# Requirements:
Copy the listing below line for line, keeping every word, capital letter and hyphen unchanged.

--- begin Exercise material ---

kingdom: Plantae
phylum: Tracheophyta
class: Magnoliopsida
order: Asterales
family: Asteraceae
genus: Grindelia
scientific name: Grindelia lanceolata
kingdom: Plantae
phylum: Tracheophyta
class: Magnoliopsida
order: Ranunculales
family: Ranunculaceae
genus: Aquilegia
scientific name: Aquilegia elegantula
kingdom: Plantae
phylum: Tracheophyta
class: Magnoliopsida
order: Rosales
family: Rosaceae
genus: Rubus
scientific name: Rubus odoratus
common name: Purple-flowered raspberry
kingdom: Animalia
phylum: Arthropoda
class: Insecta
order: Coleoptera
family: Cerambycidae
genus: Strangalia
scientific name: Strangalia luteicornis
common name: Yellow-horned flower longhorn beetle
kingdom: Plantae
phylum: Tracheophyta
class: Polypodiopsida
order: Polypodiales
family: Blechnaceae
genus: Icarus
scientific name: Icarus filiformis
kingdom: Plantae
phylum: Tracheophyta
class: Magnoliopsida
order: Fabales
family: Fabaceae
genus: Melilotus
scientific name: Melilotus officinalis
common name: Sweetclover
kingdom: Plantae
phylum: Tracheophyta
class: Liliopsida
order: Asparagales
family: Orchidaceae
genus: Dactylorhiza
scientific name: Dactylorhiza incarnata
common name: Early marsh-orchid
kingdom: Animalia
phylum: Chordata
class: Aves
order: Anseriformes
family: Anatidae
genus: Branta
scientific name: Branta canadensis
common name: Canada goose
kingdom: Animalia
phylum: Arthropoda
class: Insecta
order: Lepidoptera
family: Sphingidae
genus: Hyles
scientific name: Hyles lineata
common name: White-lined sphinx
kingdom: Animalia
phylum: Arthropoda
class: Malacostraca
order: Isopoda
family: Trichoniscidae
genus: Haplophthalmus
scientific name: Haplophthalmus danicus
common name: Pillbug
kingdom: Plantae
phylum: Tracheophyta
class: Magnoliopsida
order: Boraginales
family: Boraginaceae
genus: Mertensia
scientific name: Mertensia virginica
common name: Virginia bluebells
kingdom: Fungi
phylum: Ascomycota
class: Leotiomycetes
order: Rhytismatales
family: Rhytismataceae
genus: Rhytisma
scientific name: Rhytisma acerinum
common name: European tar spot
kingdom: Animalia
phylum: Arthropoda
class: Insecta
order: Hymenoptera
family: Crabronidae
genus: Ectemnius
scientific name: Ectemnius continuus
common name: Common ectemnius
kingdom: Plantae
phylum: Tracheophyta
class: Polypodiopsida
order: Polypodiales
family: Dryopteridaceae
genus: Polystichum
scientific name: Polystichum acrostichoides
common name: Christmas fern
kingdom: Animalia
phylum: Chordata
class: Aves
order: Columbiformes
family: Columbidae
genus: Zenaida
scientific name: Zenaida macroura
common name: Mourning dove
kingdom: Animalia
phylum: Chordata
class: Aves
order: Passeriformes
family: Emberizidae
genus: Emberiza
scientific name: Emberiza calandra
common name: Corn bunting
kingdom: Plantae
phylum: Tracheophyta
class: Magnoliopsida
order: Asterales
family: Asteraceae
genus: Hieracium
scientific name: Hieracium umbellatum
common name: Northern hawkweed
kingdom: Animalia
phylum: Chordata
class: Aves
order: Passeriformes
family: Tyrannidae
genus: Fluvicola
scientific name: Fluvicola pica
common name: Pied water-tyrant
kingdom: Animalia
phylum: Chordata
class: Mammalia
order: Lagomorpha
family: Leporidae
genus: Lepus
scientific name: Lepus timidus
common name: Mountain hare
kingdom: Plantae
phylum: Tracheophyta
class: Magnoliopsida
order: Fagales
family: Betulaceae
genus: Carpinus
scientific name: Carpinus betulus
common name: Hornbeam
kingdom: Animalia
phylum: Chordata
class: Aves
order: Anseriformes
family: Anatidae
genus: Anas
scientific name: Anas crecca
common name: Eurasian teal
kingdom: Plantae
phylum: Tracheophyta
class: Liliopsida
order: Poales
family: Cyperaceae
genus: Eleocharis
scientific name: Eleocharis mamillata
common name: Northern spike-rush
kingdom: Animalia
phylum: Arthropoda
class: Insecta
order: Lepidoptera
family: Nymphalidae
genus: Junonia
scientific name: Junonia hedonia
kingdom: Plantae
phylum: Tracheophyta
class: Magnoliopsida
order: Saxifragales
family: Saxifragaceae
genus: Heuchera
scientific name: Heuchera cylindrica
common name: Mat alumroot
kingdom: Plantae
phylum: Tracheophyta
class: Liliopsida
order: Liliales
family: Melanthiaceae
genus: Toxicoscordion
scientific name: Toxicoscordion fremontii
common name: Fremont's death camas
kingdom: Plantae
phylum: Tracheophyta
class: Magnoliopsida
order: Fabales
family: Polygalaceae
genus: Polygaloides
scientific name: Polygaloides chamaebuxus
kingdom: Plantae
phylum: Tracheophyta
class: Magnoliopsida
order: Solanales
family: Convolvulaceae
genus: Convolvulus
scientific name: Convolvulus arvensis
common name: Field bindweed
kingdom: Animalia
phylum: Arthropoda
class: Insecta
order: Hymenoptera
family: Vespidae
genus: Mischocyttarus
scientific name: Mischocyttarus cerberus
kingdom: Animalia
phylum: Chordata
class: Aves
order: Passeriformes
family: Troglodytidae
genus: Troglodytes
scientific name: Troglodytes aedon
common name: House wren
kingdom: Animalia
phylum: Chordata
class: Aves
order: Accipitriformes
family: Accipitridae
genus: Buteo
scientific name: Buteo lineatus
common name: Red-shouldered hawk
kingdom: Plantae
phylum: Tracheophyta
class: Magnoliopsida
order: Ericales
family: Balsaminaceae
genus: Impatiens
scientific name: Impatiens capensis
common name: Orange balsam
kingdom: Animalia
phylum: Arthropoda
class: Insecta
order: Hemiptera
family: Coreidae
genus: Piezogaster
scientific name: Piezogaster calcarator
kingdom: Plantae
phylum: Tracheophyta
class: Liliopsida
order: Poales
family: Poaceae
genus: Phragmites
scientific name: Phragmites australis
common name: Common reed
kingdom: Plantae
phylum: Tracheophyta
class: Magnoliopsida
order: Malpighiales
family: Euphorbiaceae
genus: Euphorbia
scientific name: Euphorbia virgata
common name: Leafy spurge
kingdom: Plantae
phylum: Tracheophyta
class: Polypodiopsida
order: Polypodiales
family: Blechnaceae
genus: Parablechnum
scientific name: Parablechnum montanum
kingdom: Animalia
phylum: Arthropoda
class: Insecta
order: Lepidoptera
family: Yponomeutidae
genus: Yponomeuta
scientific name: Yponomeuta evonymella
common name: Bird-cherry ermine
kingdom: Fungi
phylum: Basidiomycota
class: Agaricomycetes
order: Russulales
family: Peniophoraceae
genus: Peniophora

--- end Exercise material ---

# Correct answer:
kingdom: Plantae
phylum: Tracheophyta
class: Magnoliopsida
order: Asterales
family: Asteraceae
genus: Grindelia
scientific name: Grindelia lanceolata
kingdom: Plantae
phylum: Tracheophyta
class: Magnoliopsida
order: Ranunculales
family: Ranunculaceae
genus: Aquilegia
scientific name: Aquilegia elegantula
kingdom: Plantae
phylum: Tracheophyta
class: Magnoliopsida
order: Rosales
family: Rosaceae
genus: Rubus
scientific name: Rubus odoratus
common name: Purple-flowered raspberry
kingdom: Animalia
phylum: Arthropoda
class: Insecta
order: Coleoptera
family: Cerambycidae
genus: Strangalia
scientific name: Strangalia luteicornis
common name: Yellow-horned flower longhorn beetle
kingdom: Plantae
phylum: Tracheophyta
class: Polypodiopsida
order: Polypodiales
family: Blechnaceae
genus: Icarus
scientific name: Icarus filiformis
kingdom: Plantae
phylum: Tracheophyta
class: Magnoliopsida
order: Fabales
family: Fabaceae
genus: Melilotus
scientific name: Melilotus officinalis
common name: Sweetclover
kingdom: Plantae
phylum: Tracheophyta
class: Liliopsida
order: Asparagales
family: Orchidaceae
genus: Dactylorhiza
scientific name: Dactylorhiza incarnata
common name: Early marsh-orchid
kingdom: Animalia
phylum: Chordata
class: Aves
order: Anseriformes
family: Anatidae
genus: Branta
scientific name: Branta canadensis
common name: Canada goose
kingdom: Animalia
phylum: Arthropoda
class: Insecta
order: Lepidoptera
family: Sphingidae
genus: Hyles
scientific name: Hyles lineata
common name: White-lined sphinx
kingdom: Animalia
phylum: Arthropoda
class: Malacostraca
order: Isopoda
family: Trichoniscidae
genus: Haplophthalmus
scientific name: Haplophthalmus danicus
common name: Pillbug
kingdom: Plantae
phylum: Tracheophyta
class: Magnoliopsida
order: Boraginales
family: Boraginaceae
genus: Mertensia
scientific name: Mertensia virginica
common name: Virginia bluebells
kingdom: Fungi
phylum: Ascomycota
class: Leotiomycetes
order: Rhytismatales
family: Rhytismataceae
genus: Rhytisma
scientific name: Rhytisma acerinum
common name: European tar spot
kingdom: Animalia
phylum: Arthropoda
class: Insecta
order: Hymenoptera
family: Crabronidae
genus: Ectemnius
scientific name: Ectemnius continuus
common name: Common ectemnius
kingdom: Plantae
phylum: Tracheophyta
class: Polypodiopsida
order: Polypodiales
family: Dryopteridaceae
genus: Polystichum
scientific name: Polystichum acrostichoides
common name: Christmas fern
kingdom: Animalia
phylum: Chordata
class: Aves
order: Columbiformes
family: Columbidae
genus: Zenaida
scientific name: Zenaida macroura
common name: Mourning dove
kingdom: Animalia
phylum: Chordata
class: Aves
order: Passeriformes
family: Emberizidae
genus: Emberiza
scientific name: Emberiza calandra
common name: Corn bunting
kingdom: Plantae
phylum: Tracheophyta
class: Magnoliopsida
order: Asterales
family: Asteraceae
genus: Hieracium
scientific name: Hieracium umbellatum
common name: Northern hawkweed
kingdom: Animalia
phylum: Chordata
class: Aves
order: Passeriformes
family: Tyrannidae
genus: Fluvicola
scientific name: Fluvicola pica
common name: Pied water-tyrant
kingdom: Animalia
phylum: Chordata
class: Mammalia
order: Lagomorpha
family: Leporidae
genus: Lepus
scientific name: Lepus timidus
common name: Mountain hare
kingdom: Plantae
phylum: Tracheophyta
class: Magnoliopsida
order: Fagales
family: Betulaceae
genus: Carpinus
scientific name: Carpinus betulus
common name: Hornbeam
kingdom: Animalia
phylum: Chordata
class: Aves
order: Anseriformes
family: Anatidae
genus: Anas
scientific name: Anas crecca
common name: Eurasian teal
kingdom: Plantae
phylum: Tracheophyta
class: Liliopsida
order: Poales
family: Cyperaceae
genus: Eleocharis
scientific name: Eleocharis mamillata
common name: Northern spike-rush
kingdom: Animalia
phylum: Arthropoda
class: Insecta
order: Lepidoptera
family: Nymphalidae
genus: Junonia
scientific name: Junonia hedonia
kingdom: Plantae
phylum: Tracheophyta
class: Magnoliopsida
order: Saxifragales
family: Saxifragaceae
genus: Heuchera
scientific name: Heuchera cylindrica
common name: Mat alumroot
kingdom: Plantae
phylum: Tracheophyta
class: Liliopsida
order: Liliales
family: Melanthiaceae
genus: Toxicoscordion
scientific name: Toxicoscordion fremontii
common name: Fremont's death camas
kingdom: Plantae
phylum: Tracheophyta
class: Magnoliopsida
order: Fabales
family: Polygalaceae
genus: Polygaloides
scientific name: Polygaloides chamaebuxus
kingdom: Plantae
phylum: Tracheophyta
class: Magnoliopsida
order: Solanales
family: Convolvulaceae
genus: Convolvulus
scientific name: Convolvulus arvensis
common name: Field bindweed
kingdom: Animalia
phylum: Arthropoda
class: Insecta
order: Hymenoptera
family: Vespidae
genus: Mischocyttarus
scientific name: Mischocyttarus cerberus
kingdom: Animalia
phylum: Chordata
class: Aves
order: Passeriformes
family: Troglodytidae
genus: Troglodytes
scientific name: Troglodytes aedon
common name: House wren
kingdom: Animalia
phylum: Chordata
class: Aves
order: Accipitriformes
family: Accipitridae
genus: Buteo
scientific name: Buteo lineatus
common name: Red-shouldered hawk
kingdom: Plantae
phylum: Tracheophyta
class: Magnoliopsida
order: Ericales
family: Balsaminaceae
genus: Impatiens
scientific name: Impatiens capensis
common name: Orange balsam
kingdom: Animalia
phylum: Arthropoda
class: Insecta
order: Hemiptera
family: Coreidae
genus: Piezogaster
scientific name: Piezogaster calcarator
kingdom: Plantae
phylum: Tracheophyta
class: Liliopsida
order: Poales
family: Poaceae
genus: Phragmites
scientific name: Phragmites australis
common name: Common reed
kingdom: Plantae
phylum: Tracheophyta
class: Magnoliopsida
order: Malpighiales
family: Euphorbiaceae
genus: Euphorbia
scientific name: Euphorbia virgata
common name: Leafy spurge
kingdom: Plantae
phylum: Tracheophyta
class: Polypodiopsida
order: Polypodiales
family: Blechnaceae
genus: Parablechnum
scientific name: Parablechnum montanum
kingdom: Animalia
phylum: Arthropoda
class: Insecta
order: Lepidoptera
family: Yponomeutidae
genus: Yponomeuta
scientific name: Yponomeuta evonymella
common name: Bird-cherry ermine
kingdom: Fungi
phylum: Basidiomycota
class: Agaricomycetes
order: Russulales
family: Peniophoraceae
genus: Peniophora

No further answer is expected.